Your tasks »
1. List every heading that appears in the bylaws excerpt.
2. In the bylaws excerpt, reproduce word for word the passage starting at "c. The Treasurer" and ending at "including these assumptions.".

Text excerpt »
-*-*-
3. The Operations Committee
a. The Operations Committee is a standing committee of the Co-op, whose membership shall consist of staff appointed by the Board of Delegates. The Board may also appoint additional committee members for a term of no more than one year if requested by the Committee or Staff Collective or required for a specific task.
b. The Operations Committee may grant exceptions to operational policies to members in special circumstances with the assent of the Board of Delegates and shall report such exceptions to the Board as they are made.
Article IX – Miscellaneous
All checks of the Co-op shall be signed by such persons as the Board of Delegates shall designate.
2. Fiscal Year and Budget
a. The Co-op’s fiscal year shall begin on January 1 and end on December 31 of each year.
b. The Treasurer or a designated representative shall present a summary of the previous year’s financial statements and the proposed budget for the following fiscal year for review and approval at the December membership meeting. If the full budget assumes future acts reserved to the membership under Article IV Section 1 of these bylaws, all such decisions must be clearly described in the summary. Approval of a budget summary assuming future membership decisions shall not in itself constitute such decisions or require future membership meetings to make such decisions.
c. The Treasurer or a designated representative shall present the full budget for review and approval at the December Board of Delegates meeting. The Board of Delegates shall not approve any budget that assumes a future membership decision unless the membership has approved a budget summary including these assumptions.
3. Amendment of Bylaws
These Bylaws may be altered, amended, or repealed in any way by a Membership meeting. An initial draft of proposed changes must be posted in the Co-op at least thirty (30) days before this meeting, and a final draft at least fifteen (15) days before the meeting.
-*-*-
Provided data »
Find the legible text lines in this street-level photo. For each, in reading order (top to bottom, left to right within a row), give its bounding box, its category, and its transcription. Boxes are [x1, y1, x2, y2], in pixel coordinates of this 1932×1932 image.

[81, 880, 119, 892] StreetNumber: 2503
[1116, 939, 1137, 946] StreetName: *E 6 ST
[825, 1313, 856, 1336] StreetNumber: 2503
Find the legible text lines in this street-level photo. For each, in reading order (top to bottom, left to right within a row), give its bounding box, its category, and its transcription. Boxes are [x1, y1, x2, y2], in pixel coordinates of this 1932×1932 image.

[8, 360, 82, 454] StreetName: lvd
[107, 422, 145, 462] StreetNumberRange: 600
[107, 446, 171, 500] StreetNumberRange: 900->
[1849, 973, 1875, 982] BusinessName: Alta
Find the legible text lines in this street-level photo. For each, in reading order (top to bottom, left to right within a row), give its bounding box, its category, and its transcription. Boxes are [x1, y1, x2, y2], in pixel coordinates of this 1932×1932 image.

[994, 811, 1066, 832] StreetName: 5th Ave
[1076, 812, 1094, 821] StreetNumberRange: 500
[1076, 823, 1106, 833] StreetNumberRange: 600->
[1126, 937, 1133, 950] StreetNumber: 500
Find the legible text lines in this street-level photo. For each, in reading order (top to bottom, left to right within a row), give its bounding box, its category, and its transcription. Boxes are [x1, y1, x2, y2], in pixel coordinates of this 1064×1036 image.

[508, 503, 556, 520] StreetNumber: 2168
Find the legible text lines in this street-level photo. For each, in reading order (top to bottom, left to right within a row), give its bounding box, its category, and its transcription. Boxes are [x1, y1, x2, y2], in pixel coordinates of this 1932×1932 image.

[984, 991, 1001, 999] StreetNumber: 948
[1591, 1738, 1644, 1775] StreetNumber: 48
-*-*-
Results of the exercise »
1.
3. The Operations Committee
Article IX – Miscellaneous
2. Fiscal Year and Budget
3. Amendment of Bylaws

2.
c. The Treasurer or a designated representative shall present the full budget for review and approval at the December Board of Delegates meeting. The Board of Delegates shall not approve any budget that assumes a future membership decision unless the membership has approved a budget summary including these assumptions.